FDA Guidance on AI-Enabled Medical Devices: Lifecycle Management & Marketing Submissions
On January 6, 2025, the FDA released draft guidance for AI-enabled medical devices, highlighting a Total Product Lifecycle (TPLC) approach. AI-enabled devices use AI device software functions (AI-DSFs) to analyze medical data for diagnosis, monitoring, or treatment.
The guidance emphasizes documentation, risk management, performance validation, and cybersecurity to ensure safety and effectiveness. Manufacturers should include:
- Quality Management System (QMS): Document design controls, risk management, and software development lifecycle (SDLC) processes.
- Device Description: Clearly define intended use, AI model function, patient population, hardware/software dependencies, and environment.
- Data Management: Detail collection, processing, storage, and measures to avoid bias.
- Model Development: Explain AI architecture, learning methods, hyperparameter tuning, and performance metrics.
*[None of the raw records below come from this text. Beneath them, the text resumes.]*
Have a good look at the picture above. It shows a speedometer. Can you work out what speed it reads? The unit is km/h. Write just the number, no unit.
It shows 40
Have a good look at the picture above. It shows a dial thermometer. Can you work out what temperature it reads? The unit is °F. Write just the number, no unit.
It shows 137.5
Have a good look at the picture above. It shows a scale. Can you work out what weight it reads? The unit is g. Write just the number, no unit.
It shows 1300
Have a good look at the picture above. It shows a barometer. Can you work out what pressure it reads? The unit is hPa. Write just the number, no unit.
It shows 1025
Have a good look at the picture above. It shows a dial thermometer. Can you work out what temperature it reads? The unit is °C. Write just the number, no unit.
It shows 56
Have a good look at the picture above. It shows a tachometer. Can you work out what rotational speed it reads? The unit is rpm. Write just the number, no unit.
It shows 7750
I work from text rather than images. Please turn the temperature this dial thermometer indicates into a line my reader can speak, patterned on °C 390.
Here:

- Performance Validation: Test AI outputs in real-world conditions, address model drift, and ensure patient safety.
- User Interface & Labeling: Provide clear instructions, capabilities, limitations, and warnings.
- Post-Market Monitoring: Track device performance, detect model drift, and update AI models safely.
- Cybersecurity: Implement encryption, authentication, access control, and incident response protocols.
This guidance provides a roadmap for developing safe, reliable, and compliant AI-enabled medical devices, helping manufacturers streamline approvals while maintaining patient trust.